La diffusione delle targhe polacche in Italia è ormai un fenomeno noto, soprattutto in alcune aree del Paese. Secondo le più recenti stime dell’ACI, circolano oltre 68.000 veicoli immatricolati in Polonia, tra automobili e motocicli. Una situazione che non è passata inosservata nemmeno a Varsavia, dove il governo ha annunciato l’intenzione di intervenire con nuove misure per limitare gli abusi legati alle immatricolazioni estere e ai contratti di noleggio utilizzati per aggirare il costo delle assicurazioni.

L’obiettivo della riforma è contrastare una pratica che, secondo le autorità polacche, sta generando un numero crescente di sinistri con veicoli privi di una reale copertura assicurativa, con conseguenze economiche anche per il sistema assicurativo nazionale.

Perché sempre più italiani scelgono le targhe polacche

Negli ultimi anni il costo della RC Auto è aumentato sensibilmente, soprattutto nelle province considerate più a rischio. In alcune città, assicurare uno scooter o un’automobile può comportare una spesa molto elevata, tanto da rendere conveniente cercare soluzioni alternative.

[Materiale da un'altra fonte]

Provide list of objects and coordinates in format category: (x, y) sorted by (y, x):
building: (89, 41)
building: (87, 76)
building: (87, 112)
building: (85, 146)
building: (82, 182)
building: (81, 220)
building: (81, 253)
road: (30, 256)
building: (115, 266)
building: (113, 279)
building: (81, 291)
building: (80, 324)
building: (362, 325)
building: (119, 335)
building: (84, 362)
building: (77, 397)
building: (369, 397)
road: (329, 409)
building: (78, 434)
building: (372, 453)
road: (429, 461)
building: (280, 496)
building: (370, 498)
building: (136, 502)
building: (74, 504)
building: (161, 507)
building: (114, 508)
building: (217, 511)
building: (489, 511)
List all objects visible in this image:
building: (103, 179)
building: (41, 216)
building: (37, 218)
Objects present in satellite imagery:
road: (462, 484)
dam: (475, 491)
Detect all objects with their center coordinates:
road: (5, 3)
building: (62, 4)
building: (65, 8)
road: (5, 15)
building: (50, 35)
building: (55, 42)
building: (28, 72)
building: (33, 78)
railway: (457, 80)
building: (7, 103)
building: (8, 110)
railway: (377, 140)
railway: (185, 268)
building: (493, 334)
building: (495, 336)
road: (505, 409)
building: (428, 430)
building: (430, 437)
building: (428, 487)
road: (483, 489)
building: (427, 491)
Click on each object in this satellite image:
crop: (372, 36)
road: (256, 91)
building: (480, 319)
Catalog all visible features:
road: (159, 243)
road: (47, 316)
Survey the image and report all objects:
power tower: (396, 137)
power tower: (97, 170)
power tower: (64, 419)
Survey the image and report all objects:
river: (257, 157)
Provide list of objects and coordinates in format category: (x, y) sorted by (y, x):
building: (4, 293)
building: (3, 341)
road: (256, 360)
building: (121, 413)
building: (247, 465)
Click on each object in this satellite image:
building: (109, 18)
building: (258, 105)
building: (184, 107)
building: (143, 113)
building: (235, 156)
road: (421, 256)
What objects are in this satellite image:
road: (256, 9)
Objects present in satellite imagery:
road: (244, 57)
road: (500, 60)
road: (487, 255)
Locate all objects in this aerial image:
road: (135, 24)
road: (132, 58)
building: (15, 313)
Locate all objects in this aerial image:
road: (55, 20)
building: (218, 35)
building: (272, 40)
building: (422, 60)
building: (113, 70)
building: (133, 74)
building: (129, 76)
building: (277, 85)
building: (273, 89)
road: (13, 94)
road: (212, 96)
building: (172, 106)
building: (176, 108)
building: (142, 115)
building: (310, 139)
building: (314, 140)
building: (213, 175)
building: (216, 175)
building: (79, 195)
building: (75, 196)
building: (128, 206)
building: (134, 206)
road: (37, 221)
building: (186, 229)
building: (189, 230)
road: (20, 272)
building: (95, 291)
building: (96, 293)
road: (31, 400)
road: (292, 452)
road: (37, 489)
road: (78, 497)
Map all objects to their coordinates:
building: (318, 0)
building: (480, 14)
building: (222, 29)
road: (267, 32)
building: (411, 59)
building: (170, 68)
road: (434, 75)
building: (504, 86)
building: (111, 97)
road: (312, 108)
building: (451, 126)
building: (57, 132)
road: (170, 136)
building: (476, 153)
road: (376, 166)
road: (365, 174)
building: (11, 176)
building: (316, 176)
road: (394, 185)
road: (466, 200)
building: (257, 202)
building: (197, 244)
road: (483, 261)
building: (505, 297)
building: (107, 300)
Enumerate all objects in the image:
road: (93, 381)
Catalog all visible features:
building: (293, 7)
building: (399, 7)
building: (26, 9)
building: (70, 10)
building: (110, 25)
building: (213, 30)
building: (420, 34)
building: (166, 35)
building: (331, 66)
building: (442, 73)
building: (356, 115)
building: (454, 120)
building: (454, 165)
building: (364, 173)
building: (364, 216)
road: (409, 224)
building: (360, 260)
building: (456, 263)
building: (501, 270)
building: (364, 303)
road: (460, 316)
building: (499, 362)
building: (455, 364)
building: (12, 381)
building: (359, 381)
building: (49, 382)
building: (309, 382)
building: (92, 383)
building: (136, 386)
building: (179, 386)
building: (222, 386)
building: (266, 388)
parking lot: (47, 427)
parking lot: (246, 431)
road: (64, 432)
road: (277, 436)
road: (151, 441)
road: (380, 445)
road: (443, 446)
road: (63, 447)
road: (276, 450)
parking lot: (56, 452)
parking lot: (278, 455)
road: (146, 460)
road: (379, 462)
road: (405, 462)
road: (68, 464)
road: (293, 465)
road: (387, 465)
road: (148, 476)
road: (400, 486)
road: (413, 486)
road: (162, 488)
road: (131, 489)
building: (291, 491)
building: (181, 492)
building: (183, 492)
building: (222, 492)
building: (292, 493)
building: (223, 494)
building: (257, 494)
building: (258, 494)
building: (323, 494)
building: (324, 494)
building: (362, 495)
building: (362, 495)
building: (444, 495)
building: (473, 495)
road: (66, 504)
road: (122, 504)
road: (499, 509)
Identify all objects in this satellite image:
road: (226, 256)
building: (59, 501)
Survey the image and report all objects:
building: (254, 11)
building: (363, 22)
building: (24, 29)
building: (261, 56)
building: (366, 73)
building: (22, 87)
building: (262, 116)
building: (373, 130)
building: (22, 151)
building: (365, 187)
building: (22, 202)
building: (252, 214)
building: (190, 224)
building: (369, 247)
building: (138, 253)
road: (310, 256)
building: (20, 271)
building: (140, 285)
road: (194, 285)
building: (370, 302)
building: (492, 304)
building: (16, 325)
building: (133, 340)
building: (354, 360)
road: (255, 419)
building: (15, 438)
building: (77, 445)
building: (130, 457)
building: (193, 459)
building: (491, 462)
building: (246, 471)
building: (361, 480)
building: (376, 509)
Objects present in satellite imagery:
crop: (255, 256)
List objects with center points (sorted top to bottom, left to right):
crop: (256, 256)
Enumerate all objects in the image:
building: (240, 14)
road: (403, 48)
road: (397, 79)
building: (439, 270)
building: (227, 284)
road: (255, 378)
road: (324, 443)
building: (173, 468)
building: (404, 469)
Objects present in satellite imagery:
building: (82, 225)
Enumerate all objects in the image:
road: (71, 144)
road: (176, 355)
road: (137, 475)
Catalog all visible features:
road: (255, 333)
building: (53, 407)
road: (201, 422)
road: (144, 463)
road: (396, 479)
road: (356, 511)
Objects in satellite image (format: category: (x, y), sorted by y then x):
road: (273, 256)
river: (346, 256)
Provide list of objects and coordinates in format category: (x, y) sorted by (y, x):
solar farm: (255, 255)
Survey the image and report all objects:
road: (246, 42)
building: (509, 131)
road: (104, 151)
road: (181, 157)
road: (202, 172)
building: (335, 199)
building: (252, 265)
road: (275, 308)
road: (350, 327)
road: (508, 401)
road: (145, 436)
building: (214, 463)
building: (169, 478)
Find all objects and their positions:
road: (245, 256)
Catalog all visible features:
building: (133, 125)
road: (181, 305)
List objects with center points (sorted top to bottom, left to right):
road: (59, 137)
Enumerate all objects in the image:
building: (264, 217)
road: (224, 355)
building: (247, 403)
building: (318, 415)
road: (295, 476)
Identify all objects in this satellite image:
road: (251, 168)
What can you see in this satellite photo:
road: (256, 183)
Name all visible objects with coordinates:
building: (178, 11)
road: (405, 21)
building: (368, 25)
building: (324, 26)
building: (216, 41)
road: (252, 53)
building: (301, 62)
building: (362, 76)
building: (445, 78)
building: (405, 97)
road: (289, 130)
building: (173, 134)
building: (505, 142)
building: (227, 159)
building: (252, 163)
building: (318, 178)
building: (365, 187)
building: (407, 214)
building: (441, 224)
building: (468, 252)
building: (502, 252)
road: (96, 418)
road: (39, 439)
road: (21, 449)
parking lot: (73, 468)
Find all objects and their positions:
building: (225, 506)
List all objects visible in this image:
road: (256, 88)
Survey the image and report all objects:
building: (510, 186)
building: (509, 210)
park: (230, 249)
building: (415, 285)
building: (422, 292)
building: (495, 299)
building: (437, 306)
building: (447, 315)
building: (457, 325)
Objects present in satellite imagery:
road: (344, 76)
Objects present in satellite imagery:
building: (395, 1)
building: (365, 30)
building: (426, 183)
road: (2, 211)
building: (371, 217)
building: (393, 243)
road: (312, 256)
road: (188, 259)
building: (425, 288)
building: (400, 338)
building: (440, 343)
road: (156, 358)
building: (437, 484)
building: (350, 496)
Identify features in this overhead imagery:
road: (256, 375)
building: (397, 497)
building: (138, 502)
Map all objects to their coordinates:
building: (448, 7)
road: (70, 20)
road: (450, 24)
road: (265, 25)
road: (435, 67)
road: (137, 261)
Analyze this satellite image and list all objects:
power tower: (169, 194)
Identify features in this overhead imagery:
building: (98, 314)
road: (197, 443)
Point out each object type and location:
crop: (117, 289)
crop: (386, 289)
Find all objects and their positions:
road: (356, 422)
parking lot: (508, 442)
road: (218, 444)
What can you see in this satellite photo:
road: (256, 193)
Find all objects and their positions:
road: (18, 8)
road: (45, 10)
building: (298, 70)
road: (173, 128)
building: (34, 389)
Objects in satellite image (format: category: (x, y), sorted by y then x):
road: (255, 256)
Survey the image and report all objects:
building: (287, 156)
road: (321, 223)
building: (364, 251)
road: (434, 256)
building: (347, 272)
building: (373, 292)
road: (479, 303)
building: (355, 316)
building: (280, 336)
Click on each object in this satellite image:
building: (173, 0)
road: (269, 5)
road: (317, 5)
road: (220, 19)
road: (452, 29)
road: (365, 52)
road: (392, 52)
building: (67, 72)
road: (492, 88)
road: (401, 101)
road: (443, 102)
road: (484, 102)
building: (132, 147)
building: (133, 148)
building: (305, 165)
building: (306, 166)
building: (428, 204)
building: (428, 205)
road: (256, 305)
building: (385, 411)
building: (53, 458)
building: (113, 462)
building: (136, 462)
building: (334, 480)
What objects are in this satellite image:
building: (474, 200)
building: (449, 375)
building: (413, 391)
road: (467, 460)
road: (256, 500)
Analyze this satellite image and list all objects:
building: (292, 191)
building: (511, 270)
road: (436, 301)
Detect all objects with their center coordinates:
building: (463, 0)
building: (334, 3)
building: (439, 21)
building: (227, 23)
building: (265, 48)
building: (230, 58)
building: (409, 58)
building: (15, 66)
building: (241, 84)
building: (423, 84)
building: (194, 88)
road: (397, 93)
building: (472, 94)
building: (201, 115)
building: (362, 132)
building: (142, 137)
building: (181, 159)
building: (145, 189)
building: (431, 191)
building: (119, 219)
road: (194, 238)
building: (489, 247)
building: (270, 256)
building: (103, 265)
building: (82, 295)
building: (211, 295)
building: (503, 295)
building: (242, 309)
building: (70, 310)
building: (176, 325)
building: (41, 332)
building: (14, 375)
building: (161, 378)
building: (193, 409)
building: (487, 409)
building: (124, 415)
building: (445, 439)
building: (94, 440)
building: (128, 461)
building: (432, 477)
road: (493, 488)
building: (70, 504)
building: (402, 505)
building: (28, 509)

È proprio in questo contesto che si è diffuso il sistema delle targhe polacche. Il meccanismo, nella sua forma regolare, prevede la cancellazione del veicolo dal Pubblico Registro Automobilistico italiano, il trasferimento in Polonia per una nuova immatricolazione e il successivo rientro in Italia attraverso un contratto di noleggio a lungo termine.